● ASSIGNMENT:
Your reply must be the number of lines in the entries that hold the word "pixels", and nothing else.

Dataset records
[Start of Attachment]
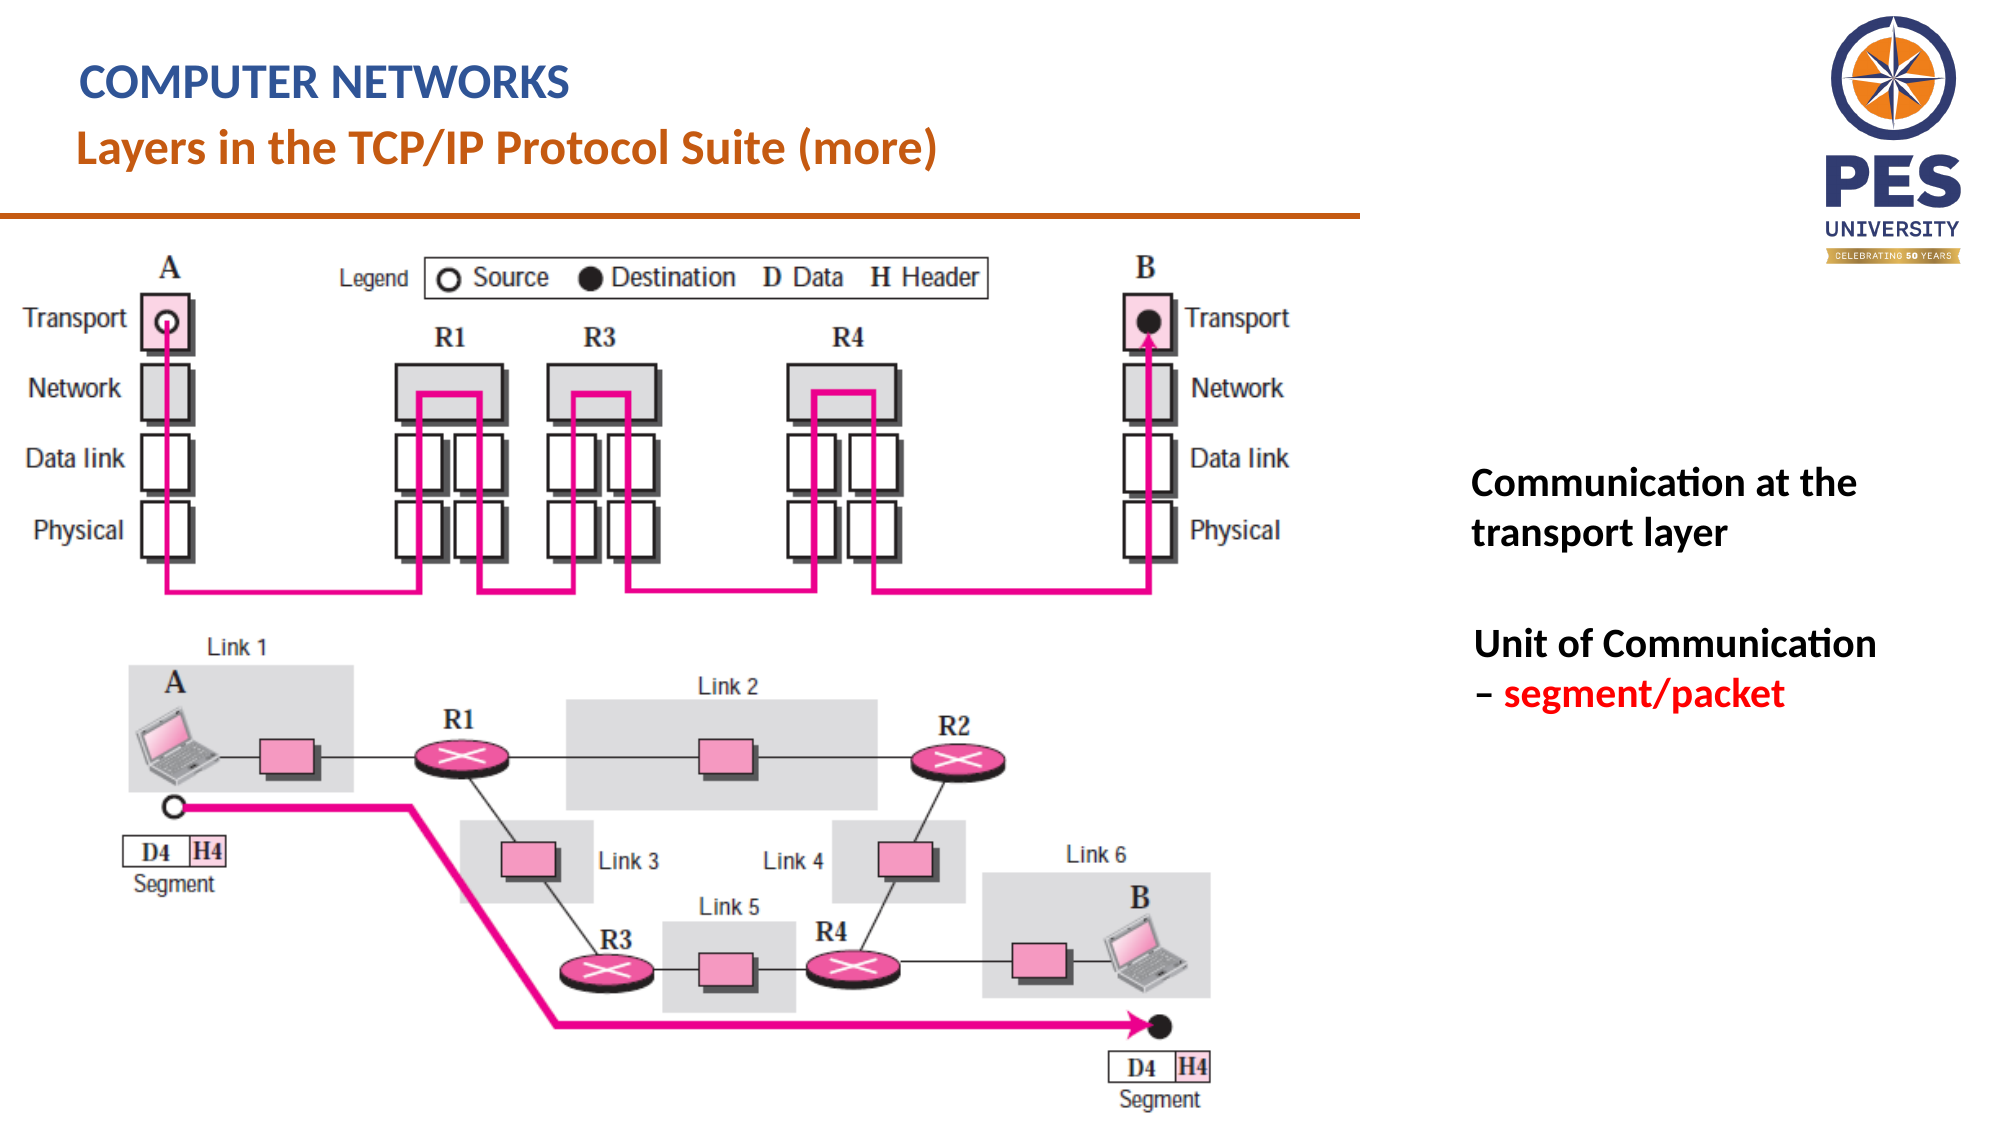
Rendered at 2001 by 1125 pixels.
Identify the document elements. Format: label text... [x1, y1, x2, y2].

picture [18, 236, 1323, 1117]
text_box COMPUTER NETWORKS [64, 41, 1295, 106]
text_box Unit of Communication – segment/packet [1458, 608, 1908, 724]
text_box Communication at the transport layer [1456, 447, 1906, 563]
text_box Layers in the TCP/IP Protocol Suite (more) [60, 106, 1374, 182]
picture [1826, 16, 1961, 264]
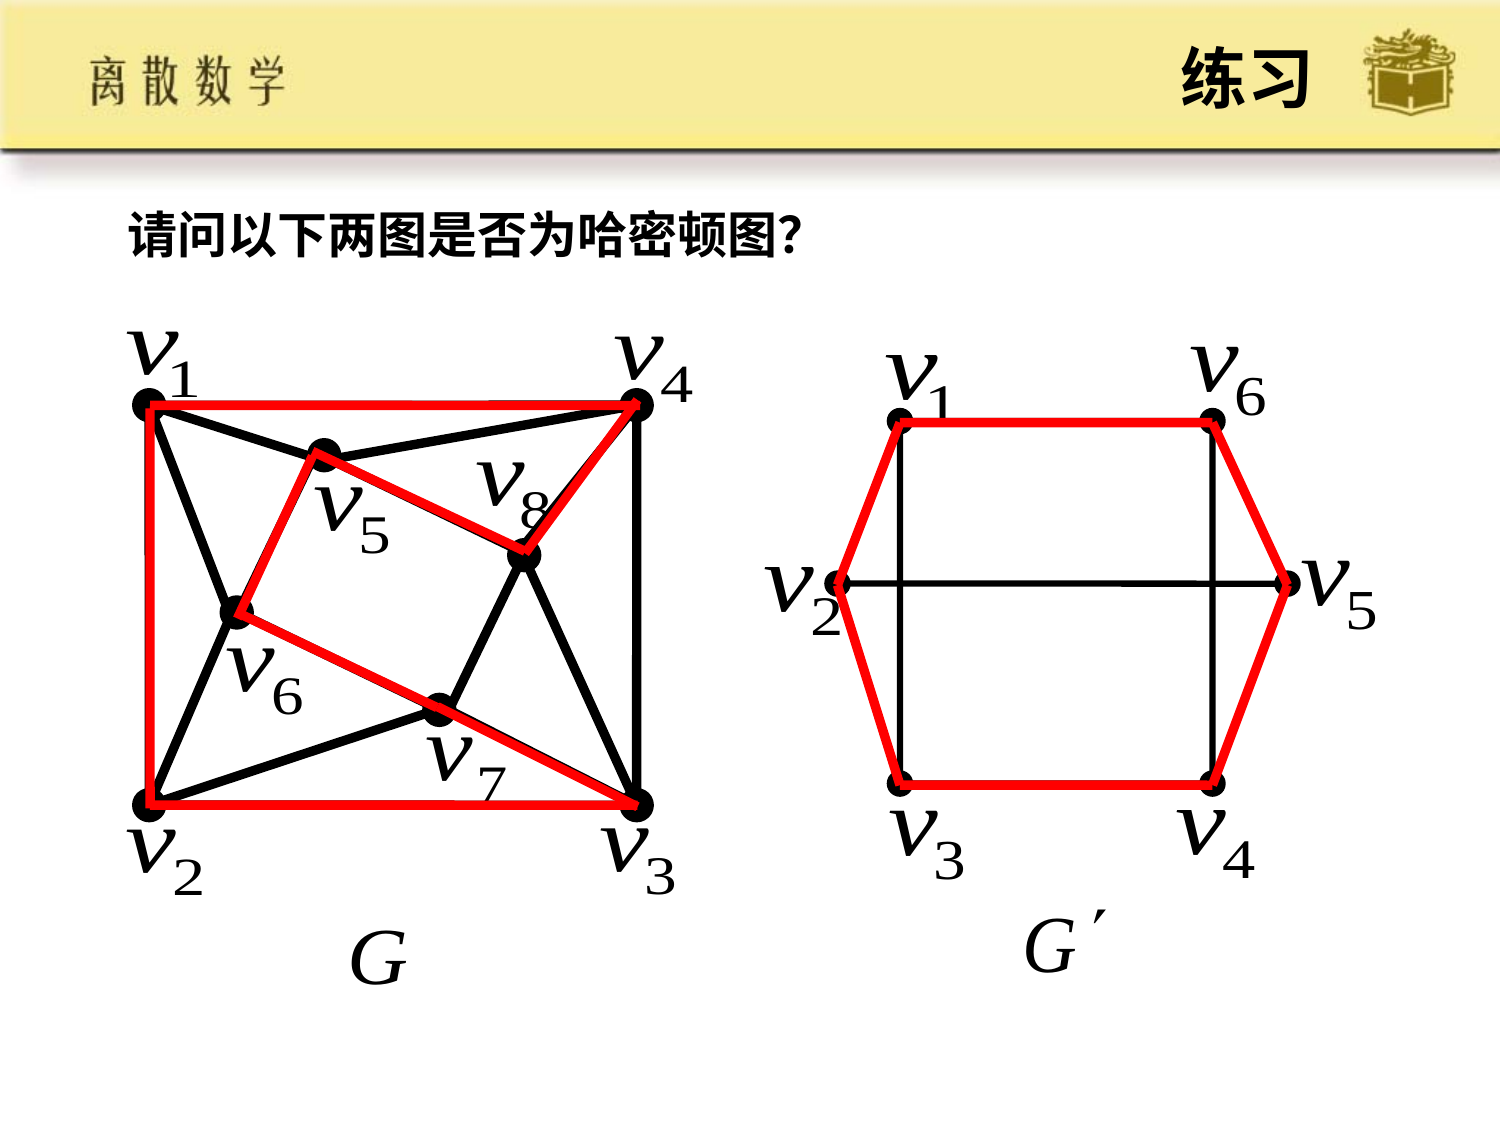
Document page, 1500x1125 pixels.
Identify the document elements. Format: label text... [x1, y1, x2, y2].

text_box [112, 282, 700, 1000]
title 练习 [324, 42, 1329, 112]
text_box 请问以下两图是否为哈密顿图？ [112, 196, 1163, 271]
picture [0, 0, 1500, 1125]
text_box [749, 294, 1387, 988]
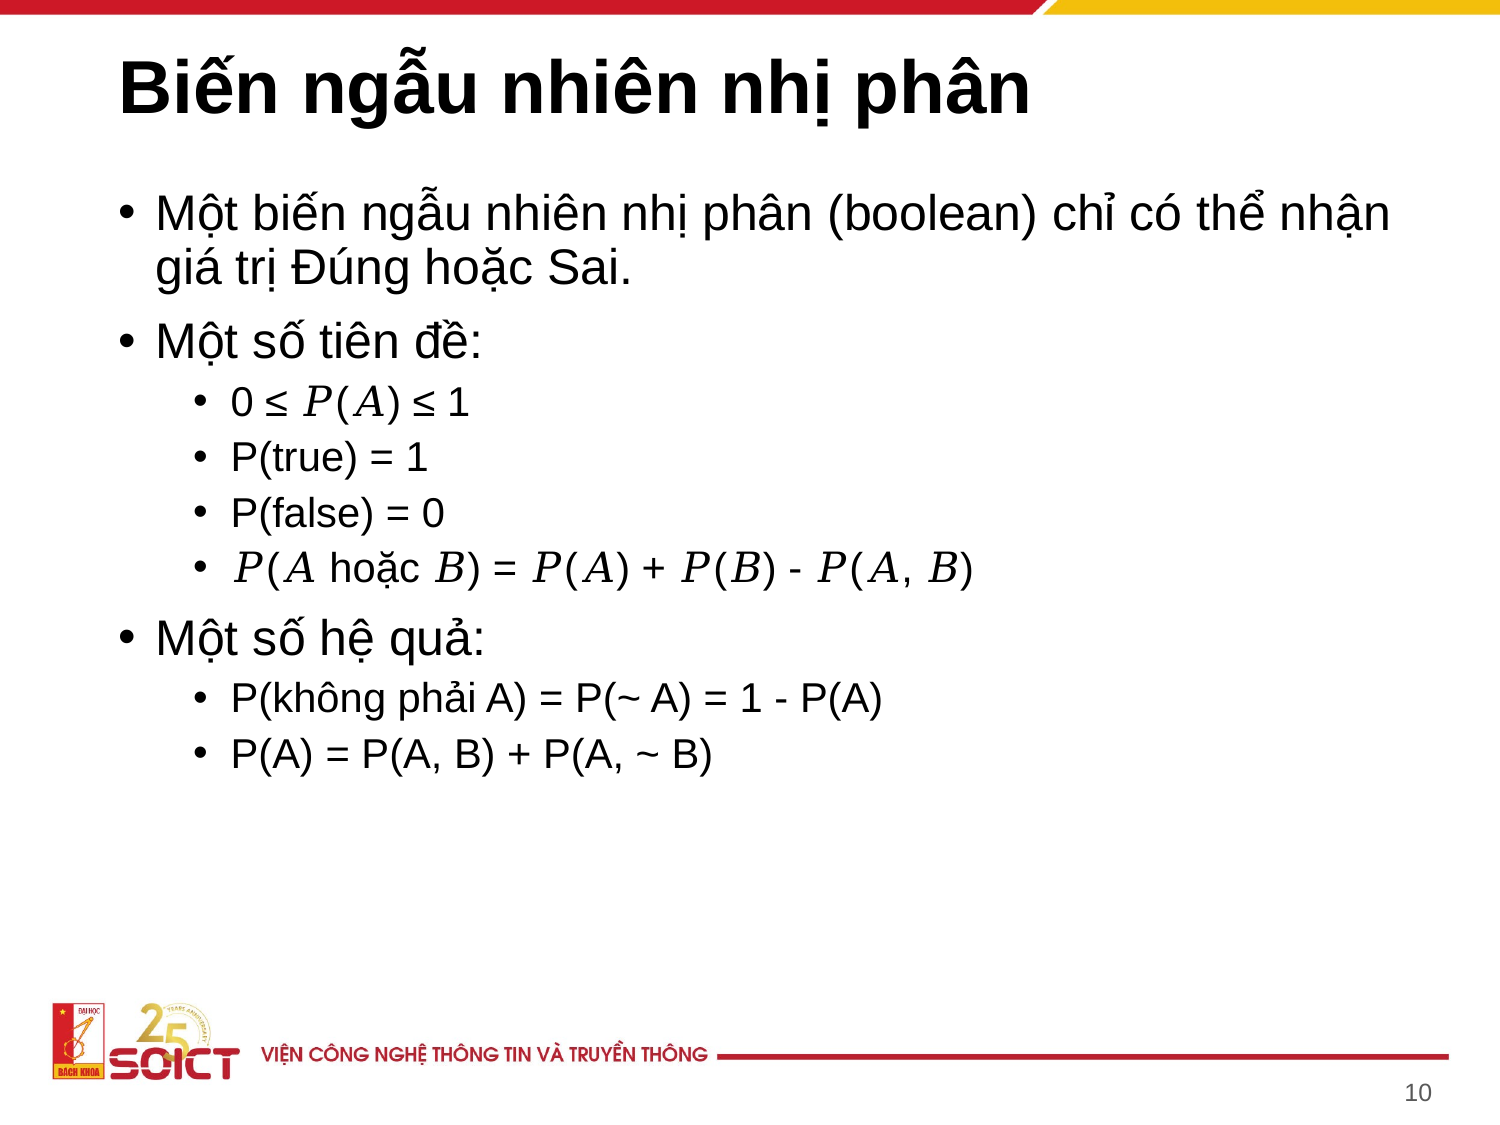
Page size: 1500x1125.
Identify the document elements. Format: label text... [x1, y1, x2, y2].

picture [0, 0, 1500, 1125]
list Một biến ngẫu nhiên nhị phân (boolean) chỉ có thể nhận giá trị Đúng hoặc Sai. Một số tiên đề: 0 ≤ 𝑃(𝐴) ≤ 1 P(true) = 1 P(false) = 0 𝑃(𝐴 hoặc 𝐵) = 𝑃(𝐴) + 𝑃(𝐵) - 𝑃(𝐴, 𝐵) Một số hệ quả: P(không phải A) = P(~ A) = 1 - P(A) P(A) = P(A, B) + P(A, ~ B) [103, 179, 1448, 1022]
title Biến ngẫu nhiên nhị phân [103, 24, 1448, 155]
slide_number 10 [1259, 1062, 1448, 1122]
[End of Attachment]
● RESULT:
2